# Golden Retrievers are very special



## Sparky 08 (Aug 15, 2017)

They leave a huge hole in are hearts , I'm a 54 yr old male and cry like a baby, I have to hide my feelings as much as possible if I want to get another one some day but I don't think it's possible to get one even close to what sparky was , I've taken over my grandson golden, my wife said she has never seen me this bad ( they don't understand) I don't know if time Will work this time, the power these dogs have on us is unbelievable, that's a nice pic you have of him, keep your head up and do what he would want you to do ( be happy) you owe him that


----------



## kellyguy (Mar 5, 2014)

There will come a time when you will be able to embrace the memories of the joy and happiness of the times that you shared together, without the bitter pain and sadness that comes from your loss.
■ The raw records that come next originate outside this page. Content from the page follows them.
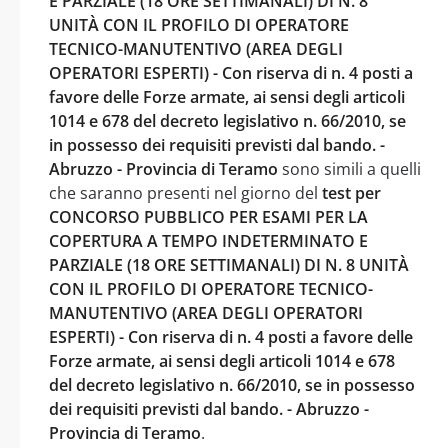
E PARZIALE (18 ORE SETTIMANALI) DI N. 8
UNITÀ CON IL PROFILO DI OPERATORE
TECNICO-MANUTENTIVO (AREA DEGLI
OPERATORI ESPERTI) - Con riserva di n. 4 posti a
favore delle Forze armate, ai sensi degli articoli
1014 e 678 del decreto legislativo n. 66/2010, se
in possesso dei requisiti previsti dal bando. -
Abruzzo - Provincia di Teramo
sono simili a quelli
che saranno presenti nel giorno del
test per
CONCORSO PUBBLICO PER ESAMI PER LA
COPERTURA A TEMPO INDETERMINATO E
PARZIALE (18 ORE SETTIMANALI) DI N. 8 UNITÀ
CON IL PROFILO DI OPERATORE TECNICO-
MANUTENTIVO (AREA DEGLI OPERATORI
ESPERTI) - Con riserva di n. 4 posti a favore delle
Forze armate, ai sensi degli articoli 1014 e 678
del decreto legislativo n. 66/2010, se in possesso
dei requisiti previsti dal bando. - Abruzzo -
Provincia di Teramo
.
Our grieving is as individual as our lives. Understand that your feelings are normal and take steps to take care of your physical health as loss can wear you down without your realizing it. Do not be afraid to share your feelings or ask friends, family and even strangers for help.


----------



## Karen519 (Aug 21, 2006)

*Riley*

I just LOVE THE POEM on Riley's picture frame. It is SO BEAUTIFUL!!
There will come a time when you will smile when you think of him.
The only way I and my husband ever heal, is to adopt another.


----------